I’ve been working on an approach to detect and characterize the magnitude of changepoints in a time series. Take for example the following case:

```
x = np.arange(100)
y1 = 1 + x + np.random.randn(100) * 1
y2 = -1 * x + np.random.randn(100) * 2
y3 = 2 * x + np.random.randn(100) * 4
y = np.concatenate((y1[:33], y2[33:66] + 2*y1[33], y3[66:] - 130))
plt.plot(y)
```

My approach consists on modeling a time series using a simple linear regression model where there is an intercept and a slope. However, the latter is modeled as a random walk where there is a Bernoulli process that indicates if at a given point in time there’s a changepoint. The probability of this Bernoulli process is modeled using a Beta distribution biased towards 0 (we are assuming it is more likely there are no changepoints). In case there’s a changepoint, its magnitude is modeled using a Laplace distribution (we use a multilevel approach here to be able to sample new changepoints in the future using `lambda_mu`

and `lambda_b`

).
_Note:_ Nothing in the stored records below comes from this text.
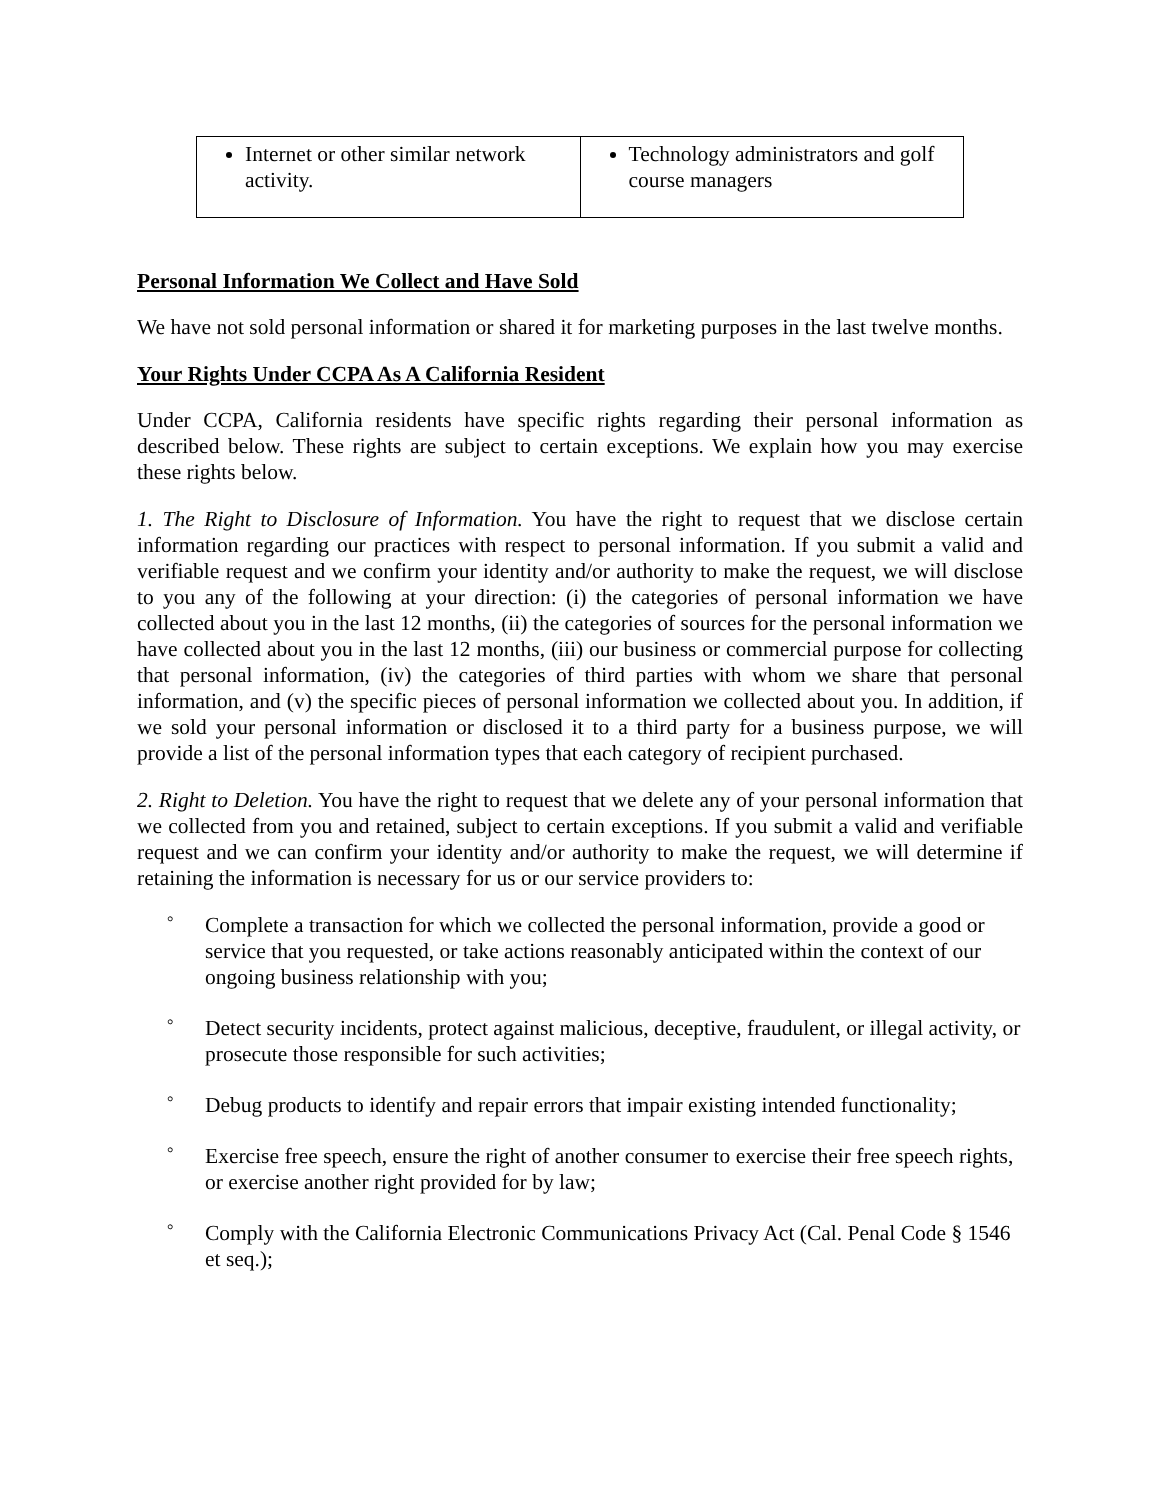| Internet or other similar network activity. | Technology administrators and golf course managers |
Personal Information We Collect and Have Sold
We have not sold personal information or shared it for marketing purposes in the last twelve months.
Your Rights Under CCPA As A California Resident
Under CCPA, California residents have specific rights regarding their personal information as described below. These rights are subject to certain exceptions. We explain how you may exercise these rights below.
1. The Right to Disclosure of Information. You have the right to request that we disclose certain information regarding our practices with respect to personal information. If you submit a valid and verifiable request and we confirm your identity and/or authority to make the request, we will disclose to you any of the following at your direction: (i) the categories of personal information we have collected about you in the last 12 months, (ii) the categories of sources for the personal information we have collected about you in the last 12 months, (iii) our business or commercial purpose for collecting that personal information, (iv) the categories of third parties with whom we share that personal information, and (v) the specific pieces of personal information we collected about you. In addition, if we sold your personal information or disclosed it to a third party for a business purpose, we will provide a list of the personal information types that each category of recipient purchased.
2. Right to Deletion. You have the right to request that we delete any of your personal information that we collected from you and retained, subject to certain exceptions. If you submit a valid and verifiable request and we can confirm your identity and/or authority to make the request, we will determine if retaining the information is necessary for us or our service providers to:
° Complete a transaction for which we collected the personal information, provide a good or service that you requested, or take actions reasonably anticipated within the context of our ongoing business relationship with you;
° Detect security incidents, protect against malicious, deceptive, fraudulent, or illegal activity, or prosecute those responsible for such activities;
° Debug products to identify and repair errors that impair existing intended functionality;
° Exercise free speech, ensure the right of another consumer to exercise their free speech rights, or exercise another right provided for by law;
° Comply with the California Electronic Communications Privacy Act (Cal. Penal Code § 1546 et seq.);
The code for this approach is shown below:

```
with pm.Model() as model:
intercept = pm.Normal("intercept")
slope_init = pm.Normal("slope_init")
prob = pm.Beta("prob", alpha=1, beta=20)
active = pm.Bernoulli("active", prob, shape=99)
lambda_mu = pm.Normal("lambda_mu", 0, 0.01)
lambda_b = pm.HalfNormal("lambda_b", 0.1)
changepoints_magnitude = pm.Laplace(
"changepoints_magnitude",
mu=0, b=1,
shape=99,
)
slope_evolution = pm.Deterministic(
"slope_evolution",
slope_init + aet.cumsum(active * (lambda_mu + changepoints_magnitude * lambda_b), axis=-1),
)
rw_init = aet.zeros(shape=1)
rw_innovations = pm.Normal(
"rw_innovations",
shape=99,
)
rw_raw = pm.Deterministic(
"rw_raw",
aet.cumsum(aet.concatenate([rw_init, slope_evolution + rw_innovations], axis=-1), axis=-1)
)
sd = pm.HalfNormal("sd", 0.01)
slope = pm.Deterministic(
"slope", rw_raw * sd
)
μ = pm.Deterministic("μ",
intercept
+ slope
)
σ = pm.HalfNormal("σ", sigma=0.1)
y_hat = pm.Normal("y", mu=μ, sigma=σ, observed=y, shape=100)
```

Running this model produces the following plot for the probability of a changepoint:

as well as the magnitude for each of them:

The in-sample fit looks like this:

However, I’m observing some divergences in my model training:

```
Sampling 4 chains for 1_000 tune and 1_000 draw iterations (4_000 + 4_000 draws total) took 545 seconds.
INFO:pymc:Sampling 4 chains for 1_000 tune and 1_000 draw iterations (4_000 + 4_000 draws total) took 545 seconds.
There were 10 divergences after tuning. Increase `target_accept` or reparameterize.
ERROR:pymc:There were 10 divergences after tuning. Increase `target_accept` or reparameterize.
There were 34 divergences after tuning. Increase `target_accept` or reparameterize.
ERROR:pymc:There were 34 divergences after tuning. Increase `target_accept` or reparameterize.
There was 1 divergence after tuning. Increase `target_accept` or reparameterize.
ERROR:pymc:There was 1 divergence after tuning. Increase `target_accept` or reparameterize.
```

I’m assuming these are because I’m using both continuous and discrete random variables. I’ve read it is better to marginalize the discrete variables to help with the sampling, however I’m not sure how to achieve this for this model:

```
Multiprocess sampling (4 chains in 4 jobs)
INFO:pymc:Multiprocess sampling (4 chains in 4 jobs)
CompoundStep
INFO:pymc:CompoundStep
>NUTS: [intercept, slope_init, prob, lambda_mu, lambda_b, changepoints_magnitude, rw_innovations, country_shrinkage_pop, σ]
INFO:pymc:>NUTS: [intercept, slope_init, prob, lambda_mu, lambda_b, changepoints_magnitude, rw_innovations, country_shrinkage_pop, σ]
>BinaryGibbsMetropolis: [active]
INFO:pymc:>BinaryGibbsMetropolis: [active]
```

Can anybody help me understand how to correct this model to eliminate the divergences?